Podemos preguntarnos qué universo creamos o cómo nos concebimos y comprendemos desde nuestra mirada rutinaria. La afirmación del dicho bíblico nada nuevo hay bajo el sol evidencia este hecho. De esta manera la forma de percibir no es sino un antiguo hábito inculcado que nos posee. Lo constatamos, pues nuestra parca percepción ordinaria se muestra en la fragmentación o en la carencia de la integración de la unicidad del sujeto. Esa mirada acostumbrada se revela inscrita en los valores más usuales y estimados, como es el vivir siempre mirando al futuro o la necesidad compulsiva de poseer. También, la exaltación de la violencia bélica, tan prolija y redundante, resulta ser un hábito generado y fortalecido por la ignorancia de desconocer nuestra naturaleza más profunda.

Adónde vamos, cuando sin saber quiénes somos bogamos como vasallos en medio de la agitada servidumbre de los hábitos. Desterrada la comprensión, distraídos y aferrados al estímulo de ese afán repetitivo, el mundo encerrado de la persona emerge sumiso a los hábitos, y entonces, carentes de gestos de entrega, uno solo ve, repetida y únicamente, su propio mundo. La poca claridad que emana de los hábitos obstaculiza el asombro, proyectando una percepción previsible. Nos lleva prisioneros a un mundo que se desborda minuto a minuto en una extraña encrucijada de pasos repetidos, a un mundo relatado, compuesto de realidades y sentidos concluidos e incuestionados. Consecuentemente, la información cerrada del hábito obstaculiza el cambio y el dar nuevas respuestas a los problemas o conflictos que debemos encarar. De modo que estos se enquistan.

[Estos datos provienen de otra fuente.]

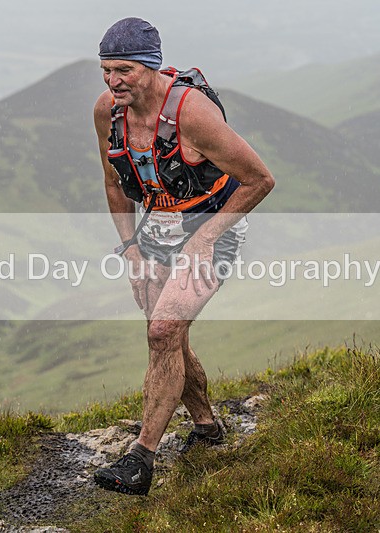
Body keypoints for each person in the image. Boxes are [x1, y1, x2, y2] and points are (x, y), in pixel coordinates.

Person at [92, 17, 275, 496]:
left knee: (163, 331)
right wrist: (131, 248)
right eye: (106, 70)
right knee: (170, 338)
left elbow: (260, 180)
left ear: (151, 67)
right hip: (156, 229)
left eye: (124, 70)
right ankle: (208, 428)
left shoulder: (191, 114)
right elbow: (114, 182)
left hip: (213, 228)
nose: (113, 81)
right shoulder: (107, 112)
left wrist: (205, 238)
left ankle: (140, 460)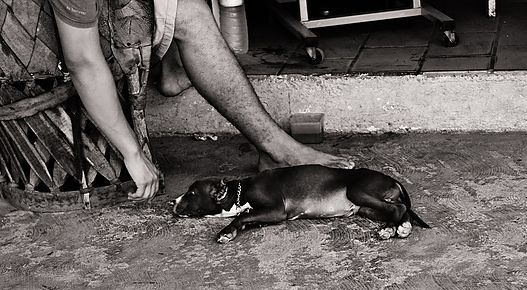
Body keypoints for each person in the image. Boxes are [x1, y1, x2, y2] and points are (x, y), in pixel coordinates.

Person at [49, 0, 353, 201]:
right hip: (50, 31)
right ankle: (278, 150)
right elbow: (83, 63)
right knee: (192, 16)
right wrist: (132, 153)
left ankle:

Librarse de la lógica del hábito es inspirar y generar un modo de ver menos restrictivo. Esta cognición más amplia contribuye a producir significaciones menos rígidas, a experimentar una nueva forma atenta de percibir que desempeñará un papel activo en horadar y desarraigar la visión habitual, impulsando al individuo a compartir una relación más íntima e interiorizada consigo mismo. Asimismo, la respuesta que se desencadena, conforma una interpenetración, una trama acorde con lo que la situación del momento requiere,  yendo acompañada de nuevos sentidos y entrañando una dinámica más fluida y ordenada.

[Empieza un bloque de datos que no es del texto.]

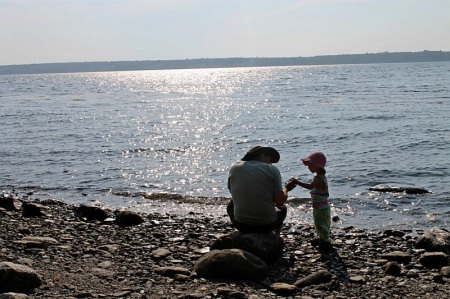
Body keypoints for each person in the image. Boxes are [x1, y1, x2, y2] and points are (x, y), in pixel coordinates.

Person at [227, 146, 292, 234]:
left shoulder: (234, 168)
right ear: (262, 156)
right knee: (283, 208)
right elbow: (279, 202)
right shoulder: (272, 169)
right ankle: (277, 236)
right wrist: (286, 189)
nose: (271, 163)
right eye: (270, 160)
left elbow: (233, 192)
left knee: (231, 203)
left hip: (241, 224)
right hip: (267, 225)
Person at [286, 151, 332, 251]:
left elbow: (310, 186)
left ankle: (325, 242)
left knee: (322, 224)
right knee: (319, 223)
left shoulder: (319, 179)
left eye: (310, 165)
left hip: (321, 207)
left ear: (317, 166)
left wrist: (296, 181)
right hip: (320, 206)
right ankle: (321, 239)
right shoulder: (319, 177)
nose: (308, 168)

La espontaneidad marca un punto de inflexión en el comportamiento rutinizado. Esa naturalidad, ignorada en gran medida por la carencia de comprensión del sistema educativo, es connatural al universo infantil. Se produce cuando desarmados y abiertos ante lo que acontece, nos acerca, sin pretensión, a lo que es en sí mismo. Así, la belleza de la espontaneidad se da en el silente gesto atento, en la palabra que deviene en sorpresa o en el acto incondicionado. Sin embargo, los adultos, conformados por nuestras rutinas y costumbres, nos hemos ido  construyendo nuestros mecanismos de defensa y simultáneamente nos hemos alejado de lo espontáneo.
 
Retirarse de los hábitos se asemeja a la actitud presencial del haijin. El poeta de haikus que, como comenta Vicente Haya en «Aware. Iniciación al haiku japonés»: «no califica la escena ante la que está, simplemente la muestra». De este modo lo que aparece ante el poeta es la simplicidad e inocencia de lo que se revela, tal como lo expresa nítida y certeramente en este haiku del poeta Chora, invitando desde el silencio a la apertura y agudización de los sentidos: Silencio/ El sonido de las flores/ rozándose al caer.

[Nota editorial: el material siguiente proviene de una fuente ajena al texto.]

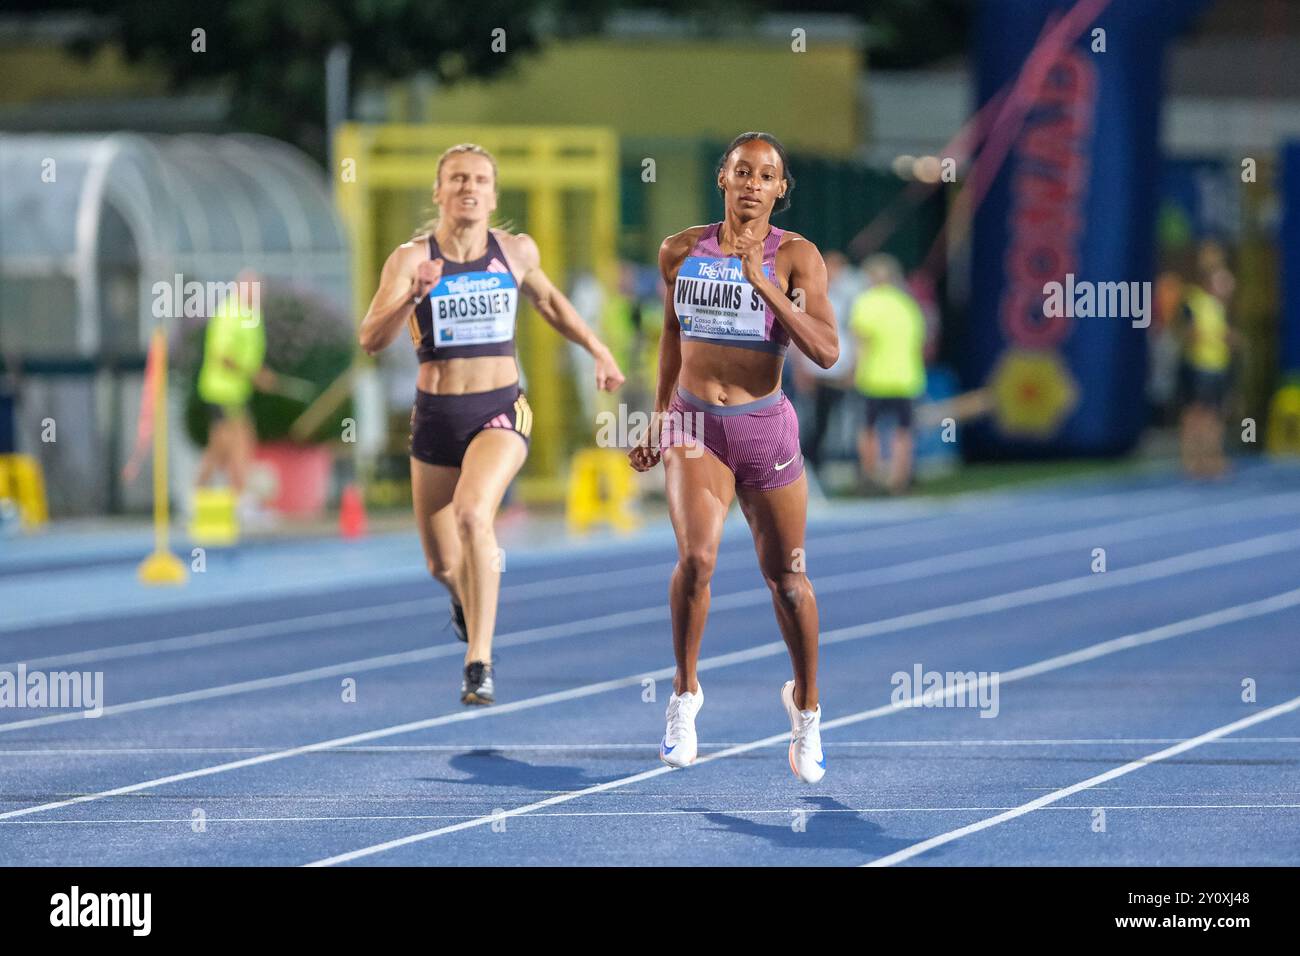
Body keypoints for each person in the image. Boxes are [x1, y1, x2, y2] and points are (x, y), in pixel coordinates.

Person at [358, 143, 624, 705]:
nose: (468, 188)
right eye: (456, 178)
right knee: (439, 563)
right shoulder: (410, 260)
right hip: (434, 418)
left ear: (493, 194)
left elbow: (551, 304)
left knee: (475, 514)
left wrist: (599, 350)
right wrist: (411, 295)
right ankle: (463, 598)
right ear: (439, 192)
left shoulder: (514, 250)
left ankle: (478, 659)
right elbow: (370, 340)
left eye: (479, 179)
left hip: (499, 410)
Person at [629, 131, 839, 784]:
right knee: (696, 559)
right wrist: (660, 416)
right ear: (723, 177)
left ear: (780, 189)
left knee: (789, 582)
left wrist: (766, 286)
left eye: (766, 174)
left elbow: (828, 351)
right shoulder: (679, 252)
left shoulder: (798, 257)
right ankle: (685, 695)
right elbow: (670, 333)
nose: (752, 182)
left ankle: (806, 708)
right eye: (742, 170)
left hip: (764, 431)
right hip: (696, 428)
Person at [195, 269, 280, 521]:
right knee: (240, 443)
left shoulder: (251, 316)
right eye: (253, 289)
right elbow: (224, 356)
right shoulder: (230, 315)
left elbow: (247, 355)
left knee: (221, 448)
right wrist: (254, 375)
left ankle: (202, 497)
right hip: (221, 391)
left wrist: (259, 372)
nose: (258, 295)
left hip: (234, 392)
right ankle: (241, 502)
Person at [850, 254, 927, 494]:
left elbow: (861, 342)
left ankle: (870, 477)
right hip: (907, 378)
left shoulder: (866, 302)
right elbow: (920, 342)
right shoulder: (908, 304)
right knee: (903, 430)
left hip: (874, 378)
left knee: (868, 429)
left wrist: (854, 371)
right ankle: (899, 479)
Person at [793, 250, 859, 482]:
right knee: (816, 420)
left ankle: (842, 465)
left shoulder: (847, 296)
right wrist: (801, 367)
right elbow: (797, 331)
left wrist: (854, 366)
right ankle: (808, 465)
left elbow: (854, 333)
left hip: (841, 366)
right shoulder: (805, 293)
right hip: (816, 367)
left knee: (844, 419)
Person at [1176, 246, 1234, 479]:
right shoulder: (1193, 300)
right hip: (1198, 366)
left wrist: (1229, 338)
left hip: (1217, 366)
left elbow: (1219, 331)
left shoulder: (1216, 306)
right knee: (1196, 414)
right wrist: (1213, 337)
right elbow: (1188, 333)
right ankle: (1192, 459)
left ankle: (1212, 457)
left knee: (1215, 415)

Cuando uno no se empeña en atrapar lo que acontece mediante sus rutinas mentales, entonces sucede la presencia atenta, espontánea de una percepción que se muestra llena de belleza. Afrontar el regreso a la percepción deshabituada es regresar a la belleza, esa que apunta la estética taoísta: «misteriosa y sin fondo». Un encuentro cognoscitivo atento e inesperado, en donde el perceptor, sin quererlo, es partícipe de lo inesperado. Desde ahí se abre la mirada de la percepción que, elevada súbitamente en un acontecer trémulo, revela el mundo sin miedo. Y en la infinitud de una sensibilidad no domesticada emerge el despertar novedoso de una fuerza inacabable que serpea sin pasado ni futuro.